出 版 社: 講談社 著 者: 長江優子 発 行 年: 2016年07月 |
< 百年後、僕らはここにいないけど 紹介と感想>
渋谷で行きつけの店といえば、ジョイタイムとモナコ、なんて、自分の高校生の頃の陰気なボーイズライフは二十世紀の遺物というか、ローカル過ぎて通じないお話かと思いますが、どなたかの記憶と繋がれば嬉しいものです。渋谷の日赤病院で産湯に浸かり、隣の駅で育って、渋谷にある高校に通っていた自分は、再開発が進行する現在の渋谷と、百年前の渋谷に細くこだわっていく本書に、やはりグッときてしまうのです。一風堂(ディスカウントストアの方)ロスを訴えても、なかなか共感を得られないであろうことは承知の上ですが、あれやこれや胸に募る想いを綴りたくなる衝動を覚える一冊です(実に一般性のないレビューで申し訳ないです)。小学校低学年の頃は、東急東横店が世界の中心で、橋の向こうの東急文化会館は辺境の地でした。東急プラザは外国みたいなもので、東急本店なんてどこにあるのやらという渋谷半径の狭さで、109なんていつの間に出来たんだろうという感じでした。そんな戦後再開発以降の東急文化と80年代以降の西武文化の侵食を経て、ポップカルチャーの中で渋谷が際立つようになって、近年(これは2023年に書いています)の大再開を迎えます。そんな転換期に、もっと昔の渋谷の姿を中学生たちが深掘りしていくのが本書の面白さです。実家を離れて久しく、今は、たまに舞台を見に渋谷の劇場に行くぐらいですが、どこかどこやらになっています。まさか渋谷で道に迷うとは。変わったとはいえ、それでも、毎日、ニュース映像で渋谷の様子が映るのは、故郷の山河をリアルタイムで見ているような感じで、そこそこ郷愁をもたらされています。目に浮かぶのは過去の残像です。この物語もまた中学生男子の目に映る渋谷の近景と遠景が心に響きます。特に渋谷というロケーションで、みっともない失恋に打ちひしがれる主人公には実にそそられます。
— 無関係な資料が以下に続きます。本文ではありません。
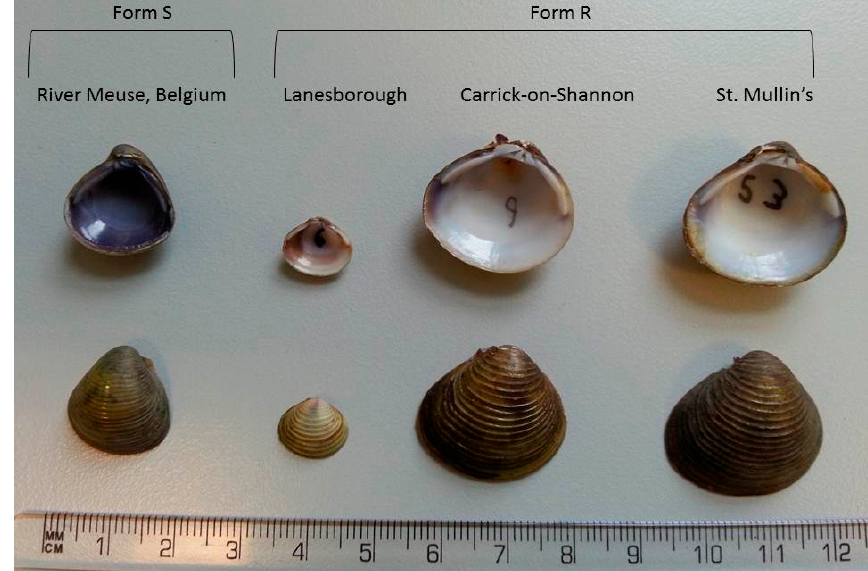
Figure 2. Examples of Corbicula form R from the River Shannon at Lanesborough (juvenile specimen) and Carrick-on-Shannon and the River Barrow at St. Mullin’s. Also shown is an example of Form S from the River Meuse at Maastricht.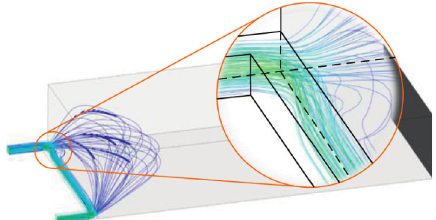
Figure 14: Airflow in gob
中学生たちが真面目に研究を重ねて、百年前の渋谷のジオラマを作るという青春の物語ですが、ビターな味わいがあってこそだと思ってしまうのです。
中学三年生の健吾は、たいした熱意もないまま地理歴史部(チレキ部)に所属しています。楽で、上下関係もなく、学校での存在感もない、そんな部活動。秋に行われる学習発表会に向けて、興味のあることを調べてまとめることぐらいが主な活動です。ところが、楽で良かったはずの部活動の状況は、健吾が三年生になって、熱意あふれる堀田先生が顧問になったことで変わっていきます。ちゃんと活動することを求められた生徒たちは、新入部員を勧誘し、部の存続に努め、学習発表会もおざなりでは済まされなくなるのです。皆んなで考えた発表会のアイデアは、地元である渋谷駅のジオラマを作ること。そのテーマに向けて、進んでいくチレキ部でしたが、これには健吾の胸にやや疼くところがありました。ジオラマを作りたくない。鉄道好きだった健吾は、駅の模型を作ることを趣味としていました。しかし、同じ鉄道趣味からつきあうことになった、女の子、希にフラれてからというもの、この趣味を封印したのです。実にみっともなく、あがいた失恋に傷ついたままの健吾(旧東横線の渋谷駅で、電車に乗る彼女を歩道橋側から見送る健吾の輝ける日々のロケーションなど泣けてくるところです)。そんな健吾の傷心をよそに、チレキ部の渋谷駅のジオラマ作りは進んでいきます。百年前の渋谷駅を作ることになったことで、歴史を知らべ、今に通じる過去を遡っていくチレキ部の面々。地形がすり鉢状となった谷である渋谷。多くの坂道がここから伸び、分岐しています。ここに刻まれた、この町の人たちの想いをたどり、ジオラマに本物の渋谷らしさを吹き込もうとします。転校した友人の太陽(たいひ)のあとを引き継ぎ部長を務めることになった健吾もまた、葛藤を越えて、ジオラマ作りに邁進していきます。百年の歴史に向き合い、時間の流れに逆らって、過去の一瞬をつなぎとめる。今の自分たちの想いもまた、未来に繋がっていくことに健吾の心にも兆すものがあります。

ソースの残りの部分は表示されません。